* [WORK INSTRUCTIONS]
1) In the opinion piece on women in politics, restate the paragraph beginning "In the end, these female politicians" more briefly, keeping its main facts.
2) According to the opinion piece on women in politics, where did Governor Mark Sanford run off to over Father's Day?
3) Reproduce the opinion piece on women in politics between "That is why" and "will be represented.", inclusive, swapping "cause" for "mission".

07/27/2009 05:12 am ET | Updated May 25, 2011

We have become used to seeing the headlines. Yet another male politician holds a press conference to apologize to everyone imaginable for his indiscretions. Yesterday's press conference featuring Govenor Mark Sanford was just the latest in a series of similar events that span both political parties.

Perhaps we would see fewer of these types of press conferences if we had fewer men in office, replaced by women. As Gail Collins wrote in today's New York Times, "...perhaps it is time to rethink the idea of constantly electing middle-aged heterosexual men to positions of high importance."

I mean think about it, would a woman ever run off to the Appalachian trail, er, I mean Argentina, over Mother's Day, as Sanford did over Father's Day?

No. It just wouldn't happen. Honestly, I can't imagine any of our women leaders doing something so reckless or frivolous. I have spent a lot of time with female elected officials and I can assure you, these women are far too focused on their job and are just too darn busy. As Dana Perino, the former white house press secretary, said to "On the Corner" this morning, "No woman I know has the time for such trysts, nor do I know any who say they desire one. They're too busy trying to keep all the plates spinning at home, at work, and at the gym to make sure none fall and break."

So ironically, while much as been written about how difficult it is to run a household, run a family and work, the actually much maligned working mom or working woman may just be the answer to reducing the number of press conferences featuring apologies for various indiscretions among our politicians.

In the end, these female politicians are not into wasting time and they are - I know this will be shocking - actually focused on getting the job done. In an examination of female congressional candidates in California in 1992 and 1994, Professor Richard Fox found that "Men view politics and elections as a means to acquire power and to 'serve' their country or community. Conversely, women view politics as an opportunity to forward a cause and fight for an issue."

That is why a woman in power is far more reluctant to abuse her power. She needs that power to further her cause. Most women are reluctant to get into politics and do so only when they come to the conclusion that a seat at the table of power is the only way they are going to make sure that the issue they care about will be represented.

* [GIVEN ENTRIES]

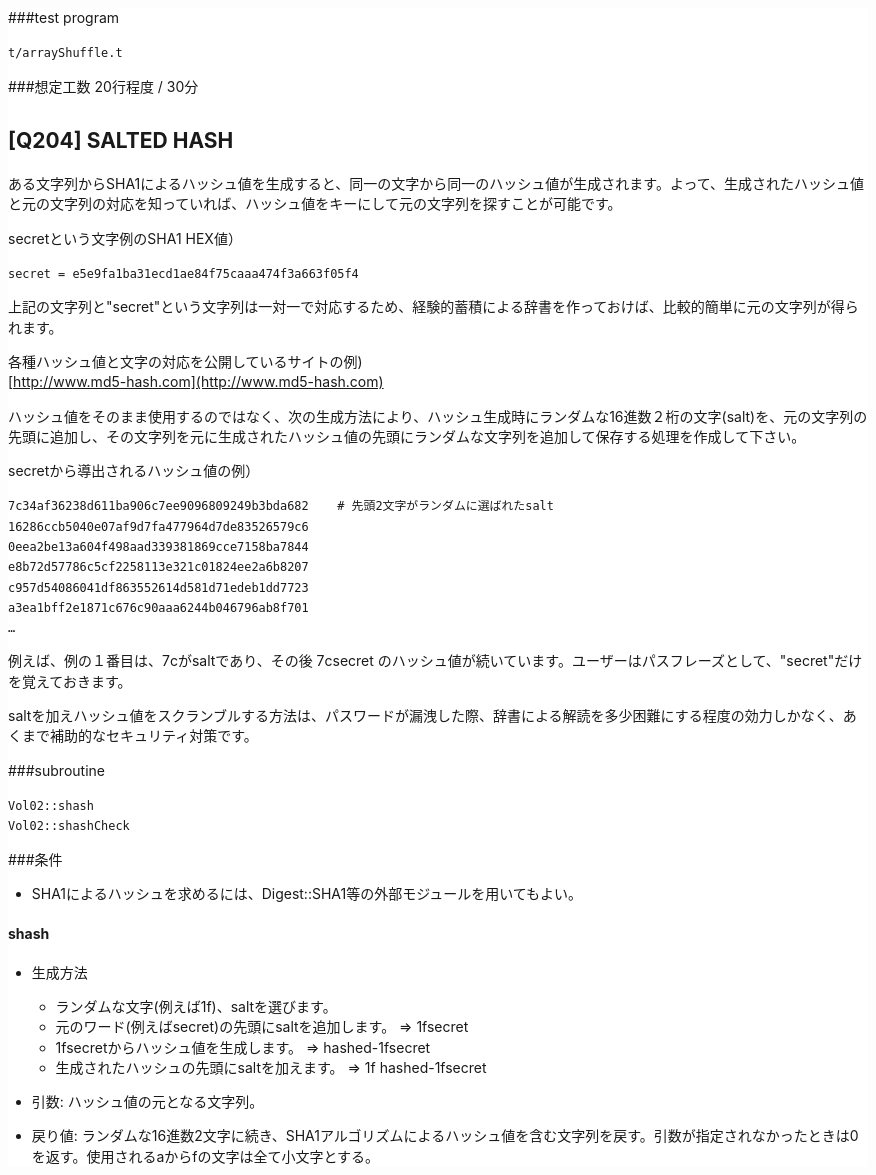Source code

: ###test program

	t/arrayShuffle.t

###想定工数
20行程度 / 30分



[Q204] SALTED HASH
---------------
ある文字列からSHA1によるハッシュ値を生成すると、同一の文字から同一のハッシュ値が生成されます。よって、生成されたハッシュ値と元の文字列の対応を知っていれば、ハッシュ値をキーにして元の文字列を探すことが可能です。

secretという文字例のSHA1 HEX値）

	secret = e5e9fa1ba31ecd1ae84f75caaa474f3a663f05f4

上記の文字列と"secret"という文字列は一対一で対応するため、経験的蓄積による辞書を作っておけば、比較的簡単に元の文字列が得られます。

各種ハッシュ値と文字の対応を公開しているサイトの例)  
[http://www.md5-hash.com](http://www.md5-hash.com)

ハッシュ値をそのまま使用するのではなく、次の生成方法により、ハッシュ生成時にランダムな16進数２桁の文字(salt)を、元の文字列の先頭に追加し、その文字列を元に生成されたハッシュ値の先頭にランダムな文字列を追加して保存する処理を作成して下さい。

secretから導出されるハッシュ値の例）
	
	7c34af36238d611ba906c7ee9096809249b3bda682    # 先頭2文字がランダムに選ばれたsalt
	16286ccb5040e07af9d7fa477964d7de83526579c6
	0eea2be13a604f498aad339381869cce7158ba7844
	e8b72d57786c5cf2258113e321c01824ee2a6b8207
	c957d54086041df863552614d581d71edeb1dd7723
	a3ea1bff2e1871c676c90aaa6244b046796ab8f701
	…

例えば、例の１番目は、7cがsaltであり、その後 7csecret のハッシュ値が続いています。ユーザーはパスフレーズとして、"secret"だけを覚えておきます。

saltを加えハッシュ値をスクランブルする方法は、パスワードが漏洩した際、辞書による解読を多少困難にする程度の効力しかなく、あくまで補助的なセキュリティ対策です。

###subroutine

	Vol02::shash
	Vol02::shashCheck



###条件

* SHA1によるハッシュを求めるには、Digest::SHA1等の外部モジュールを用いてもよい。

#### shash

* 生成方法
	* ランダムな文字(例えば1f)、saltを選びます。
	* 元のワード(例えばsecret)の先頭にsaltを追加します。 => 1fsecret
	* 1fsecretからハッシュ値を生成します。 => hashed-1fsecret
	* 生成されたハッシュの先頭にsaltを加えます。 => 1f hashed-1fsecret

* 引数: ハッシュ値の元となる文字列。
* 戻り値: ランダムな16進数2文字に続き、SHA1アルゴリズムによるハッシュ値を含む文字列を戻す。引数が指定されなかったときは0を返す。使用されるaからfの文字は全て小文字とする。
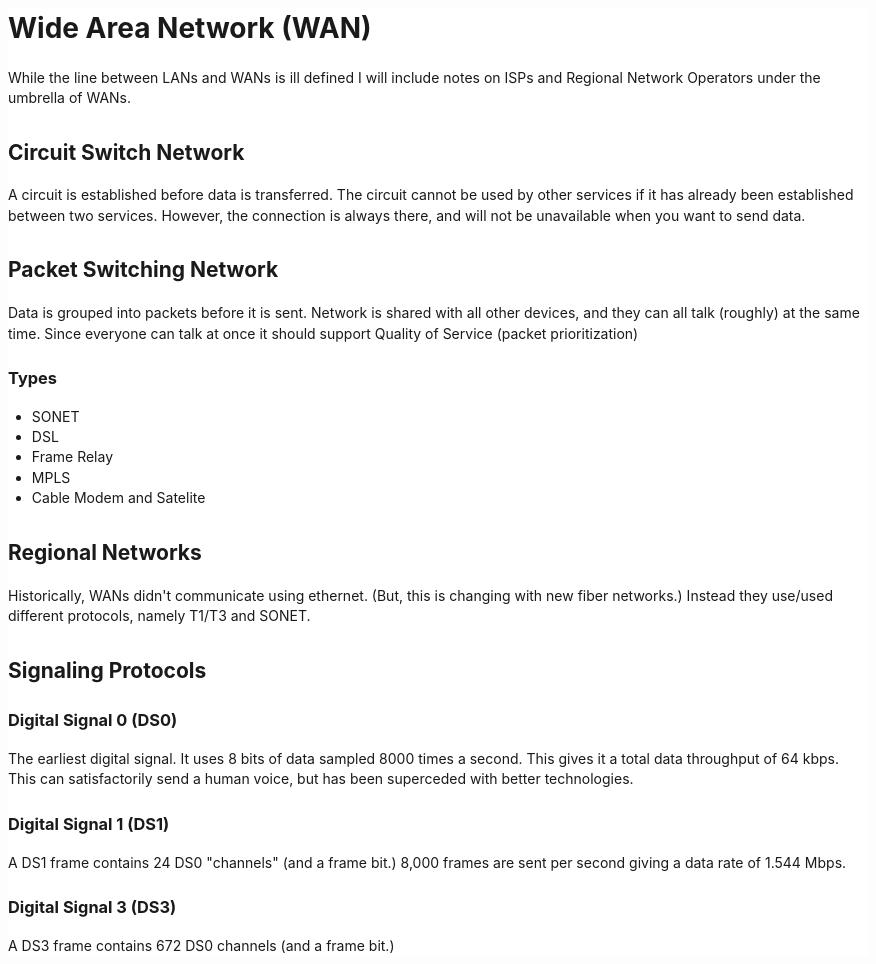 # Wide Area Network (WAN)

While the line between LANs and WANs is ill defined I will include notes on ISPs and Regional Network Operators under the umbrella of WANs.





## Circuit Switch Network
A circuit is established before data is transferred.
The circuit cannot be used by other services if it has already been established between two services.
However, the connection is always there, and will not be unavailable when you want to send data.

## Packet Switching Network
Data is grouped into packets before it is sent.
Network is shared with all other devices, and they can all talk (roughly) at the same time.
Since everyone can talk at once it should support Quality of Service (packet prioritization)

### Types
- SONET
- DSL
- Frame Relay
- MPLS
- Cable Modem and Satelite





## Regional Networks
Historically, WANs didn't communicate using ethernet.
(But, this is changing with new fiber networks.)
Instead they use/used different protocols, namely T1/T3 and SONET.





## Signaling Protocols
### Digital Signal 0 (DS0)
The earliest digital signal.
It uses 8 bits of data sampled 8000 times a second.
This gives it a total data throughput of 64 kbps.
This can satisfactorily send a human voice, but has been superceded with better technologies.

### Digital Signal 1 (DS1)
A DS1 frame contains 24 DS0 "channels" (and a frame bit.)
8,000 frames are sent per second giving a data rate of 1.544 Mbps.

### Digital Signal 3 (DS3)
A DS3 frame contains 672 DS0 channels (and a frame bit.)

* [ANSWER SECTION]
1) Female politicians don't waste time and focus on getting the job done. Professor Richard Fox studied female congressional candidates in California in 1992 and 1994. He found that men see politics and elections as a way to gain power and "serve" their country or community, while women see politics as a chance to forward a cause and fight for an issue.

2) Argentina.

3)
That is why a woman in power is far more reluctant to abuse her power. She needs that power to further her mission. Most women are reluctant to get into politics and do so only when they come to the conclusion that a seat at the table of power is the only way they are going to make sure that the issue they care about will be represented.